The Reserve Bank of India (RBI) has proposed banning the use of compulsory convertible debentures (CCDs) in the real estate sector. The central bank feels that these instruments are more in the nature of debt rather than equity until converted into equity (when the put option is invoked), and thereby they circumvent external commercial borrowing (ECB) guidelines applicable for the real estate sector.

The current norms do not allow ECBs in the sector except for projects with a minimum size of 100 acre.

CCDs are usually considered similar to equity and are structured in a manner that makes them akin to debt.

This is because in many cases there are contractual agreements allowing Indian realty players to buy back the shares from foreign investors at a fixed price after conversion. In other words, the foreign investor has a put option. Thus, for the foreign investor, a CCD is similar to a debt instrument with a fixed rate of return rather than an equity investment. For instance, a local property firm raising $30 million by issuing CCDs will give an undertaking that it will buy back the securities after two years for $33 million.

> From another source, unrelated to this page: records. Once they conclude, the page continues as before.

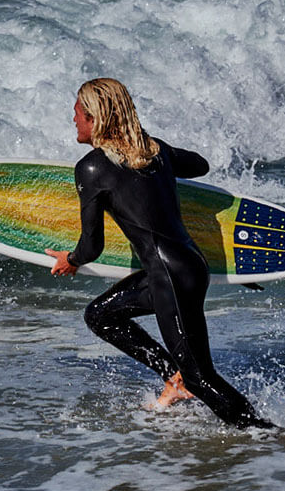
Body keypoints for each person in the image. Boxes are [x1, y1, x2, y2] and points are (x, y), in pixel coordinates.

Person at [45, 78, 272, 429]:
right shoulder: (155, 151)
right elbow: (200, 165)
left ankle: (266, 434)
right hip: (183, 268)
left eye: (77, 112)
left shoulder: (91, 168)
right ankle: (172, 375)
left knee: (203, 378)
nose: (73, 119)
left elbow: (93, 246)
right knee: (100, 316)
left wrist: (70, 260)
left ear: (94, 117)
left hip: (169, 277)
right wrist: (153, 150)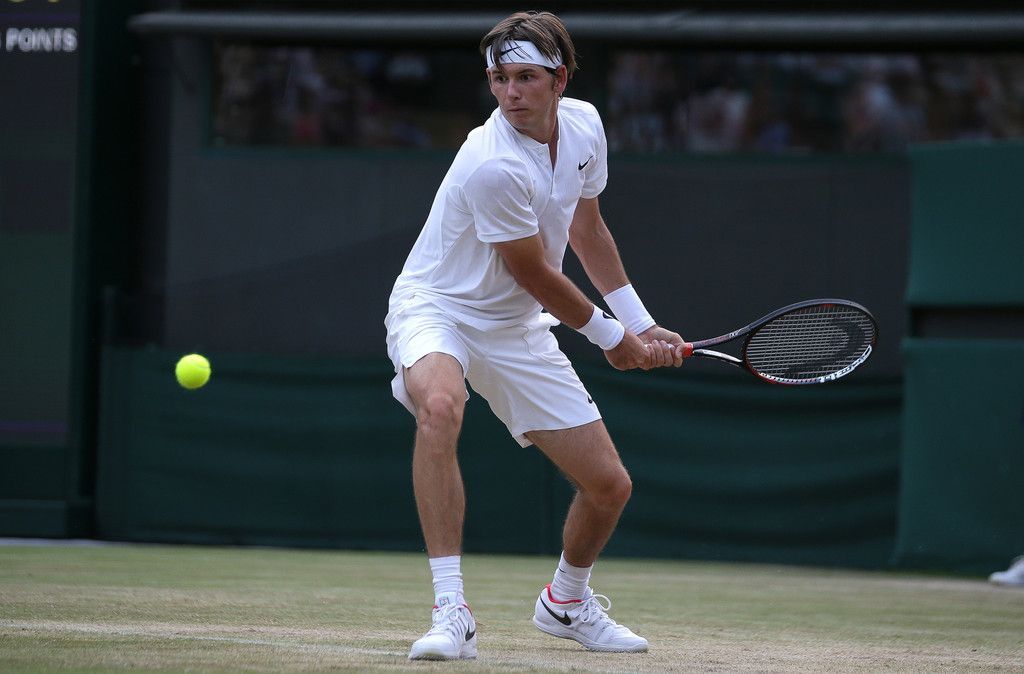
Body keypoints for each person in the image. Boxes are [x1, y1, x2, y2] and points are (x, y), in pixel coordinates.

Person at [384, 10, 685, 661]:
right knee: (440, 406)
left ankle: (566, 603)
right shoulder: (491, 164)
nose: (510, 92)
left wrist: (638, 322)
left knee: (609, 487)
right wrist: (612, 338)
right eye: (499, 79)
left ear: (560, 79)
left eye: (525, 77)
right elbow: (537, 273)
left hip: (515, 325)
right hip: (438, 307)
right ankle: (450, 611)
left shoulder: (585, 126)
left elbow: (587, 229)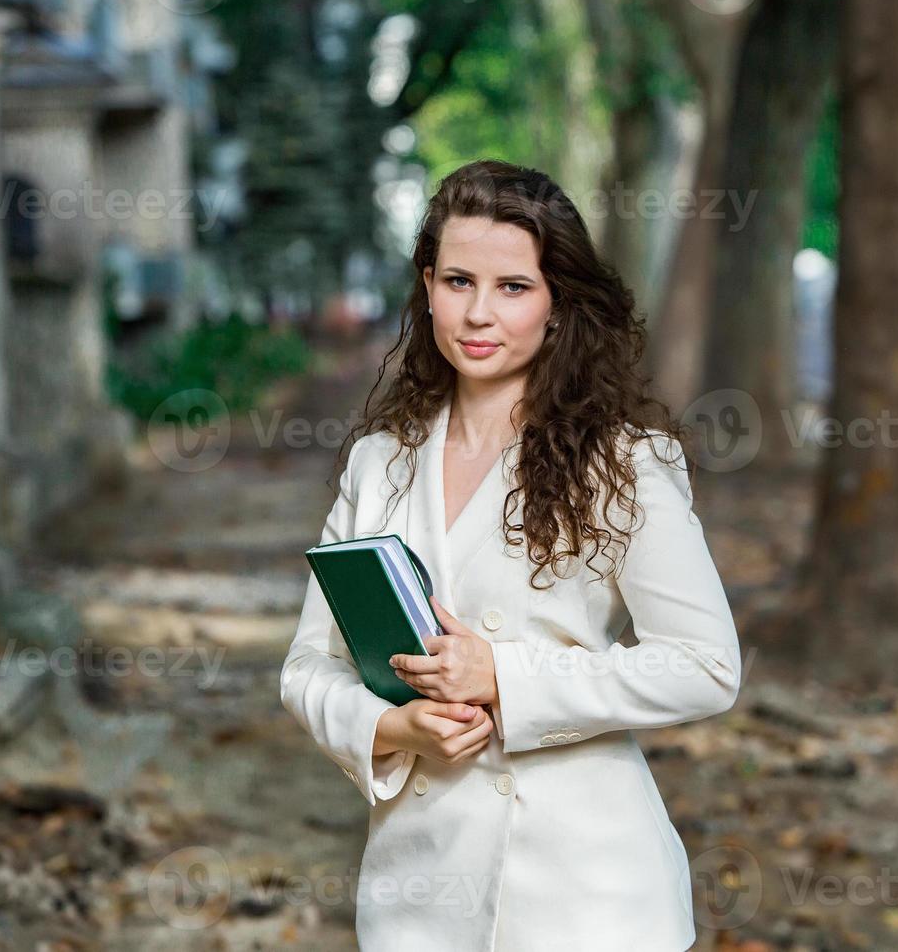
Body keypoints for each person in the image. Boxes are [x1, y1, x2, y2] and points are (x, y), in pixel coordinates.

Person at [279, 159, 742, 951]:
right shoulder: (379, 463)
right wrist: (394, 729)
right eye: (458, 281)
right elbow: (305, 670)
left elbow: (705, 664)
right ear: (427, 287)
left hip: (589, 893)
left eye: (514, 287)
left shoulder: (622, 464)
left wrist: (506, 678)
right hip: (417, 890)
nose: (478, 314)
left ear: (558, 302)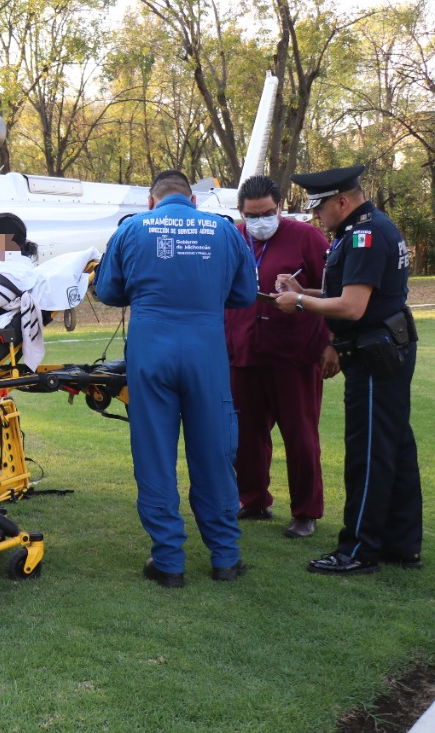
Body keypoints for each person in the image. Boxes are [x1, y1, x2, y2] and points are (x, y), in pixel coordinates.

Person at [95, 169, 257, 587]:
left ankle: (168, 562)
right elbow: (244, 295)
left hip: (150, 352)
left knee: (154, 454)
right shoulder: (224, 231)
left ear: (151, 201)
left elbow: (108, 291)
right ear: (194, 200)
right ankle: (225, 557)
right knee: (215, 452)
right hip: (206, 352)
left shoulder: (132, 229)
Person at [274, 164, 422, 575]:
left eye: (319, 208)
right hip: (385, 347)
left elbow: (353, 307)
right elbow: (353, 294)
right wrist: (306, 291)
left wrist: (299, 303)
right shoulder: (369, 227)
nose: (316, 216)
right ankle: (401, 544)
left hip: (374, 354)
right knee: (395, 448)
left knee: (369, 453)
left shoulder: (364, 235)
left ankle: (358, 550)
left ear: (342, 202)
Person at [224, 176, 335, 539]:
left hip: (295, 353)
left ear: (281, 207)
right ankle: (253, 499)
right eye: (253, 215)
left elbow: (336, 292)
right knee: (246, 436)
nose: (261, 220)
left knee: (300, 436)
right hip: (243, 351)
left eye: (268, 212)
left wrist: (332, 342)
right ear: (241, 212)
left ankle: (306, 511)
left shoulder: (307, 237)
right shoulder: (233, 237)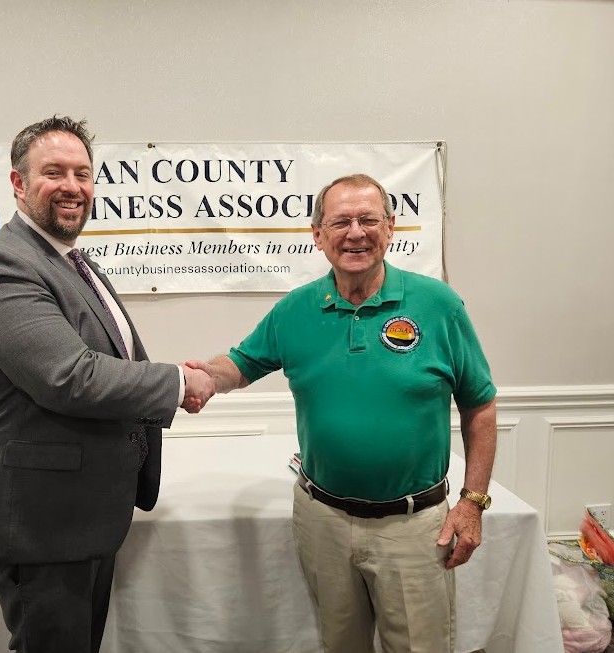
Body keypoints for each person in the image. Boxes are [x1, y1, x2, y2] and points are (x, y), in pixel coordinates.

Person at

While real estate companies are barred from tapping debt through ECBs (except for the 100-acre or more projects), there is no restriction on pure equity investment, subject to certain conditions such as minimum capital requirement and a three-year lock-in. RBI officials believe that many realty companies have been issuing CCDs with a buyback option to foreign funds at a price that is fixed when the deal is struck, which sections of the government and RBI say is overseas debt masquerading as FDI.

CCDs are treated as FDI, so essentially there is nothing that contravenes the regulations. But what has rung alarm bells is the underlying structure (put option), as this makes it similar to debt.

?Put option on CCDs has the potential of being misused unless it is exercised post-conversion into equity. Buyback by Indian shareholders is also subject to the pricing regulations. Any restraint on exercising a put option post conversion into equity could be a bit onerous and tracking such transactions may also be an administrative hassle,? said Upendra Sharma, partner at law firm J Sagar Associates.

Analysts say CCDs are a financial innovation resorted to by companies to bring in foreign loans masquerading as equity. The option is used to sell securities to international investors who, in turn, are promised an assured return and an easy exit.

According to market estimates, more than $1 billion has been raised through this route in the past one year. What?s interesting is that such CCDs (unlike partly-convertible instruments) are shown as FDI, even though the underlying structure is no different from a pure loan.

More so because issuers are also giving a fixed interest return (just in case of loans) to foreign investors.